Pero a lo mejor veo el autobús y simplemente pienso que qué guay la amiga de mi amiga que hace cosas tan originales y hace lo que le viene en gana y lo que se le pasa por la cabeza pero que eso no vale para mí porque el autobús es gracioso pero nada cómodo y práctico y que yo soy mucho más feliz en mi piso alquilado de Madrid de gente normal y corriente ya que en realidad también hago lo que quiero pero de otra forma más práctica y cómoda y por eso puede no parecer que hago lo que quiero.

26.3.07

La mentira


Los mentirosos además de mentirosos suelen ser un poco tontos. Para empezar porque se creen que los demás somos tan tontos de creernos sus mentiras. Los mentirosos suelen exagerar mucho y se suelen inventar historias excesivamente rocambolescas e increíbles. Normalmente los que tenemos que aguantar que nos cuenten estas historias no solemos decirles que sabemos que nos están contando una mentira por educación. ¿Qué pasaría si de repente todos los que rodean a un mentiroso empezaran a decirles “hombre, fulanito (u hombre pepita), deja de contarme ese rollo que sé que es bola”? Pues que por fin se darían cuenta de que el resto de la humanidad no es tonta y dejarían de hacer el ridículo. Porque cada vez que cuentan una mentira y se dan la vuelta las personas que han tenido que escucharles suelen comentar y reírse de la persona y de la mentira.

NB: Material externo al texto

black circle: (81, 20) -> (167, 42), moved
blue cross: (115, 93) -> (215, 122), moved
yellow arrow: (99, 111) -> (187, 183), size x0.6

Para continuar porque se creen infalibles y no se dan cuenta de que cometen errores y en algún momento, antes o después, se acaban equivocando y se delatan. Es curioso pero parece ser que las mentiras son muy difíciles de recordar. Cuando cuentas una mentira lo mejor es contar la menor cantidad de detalles posibles porque lo más probable es que si tienes que repetir la mentira cometas algún error.

Y para terminar porque no se dan cuenta de que el resto del mundo no les cree. Aunque las personas no-mentirosas no digan nada, es muy fácil deducir cuando saben que les están mintiendo ya que la cara que ponen al escuchar la bola suele ser de consternación o de circunstancia. Y, sin embargo, a pesar de la obviedad que se puede ver en el rostro de la persona de enfrente los mentirosos no son capaces de verlo y se ven siempre muy satisfechos a casa convencidos de lo bien que mienten y lo poco que se entera la gente.

Y de lo que no se dan cuenta es que la gente al darse cuenta de que los mentirosos son lo que son, no se creen ya casi ninguna historia de las que cuentan, aunque sean verdad. Porque los demás ya no tienen manera de distinguir la verdad de la mentira. Y todo el mundo siempre tiene historias que parecen increíbles para contar. Pero la gente sólo las creerá si uno dice la verdad el resto del tiempo. Y los mentirosos, pobrecitos, viven en la inopia sin saber que nadie les cree y que todo el mundo se ríe.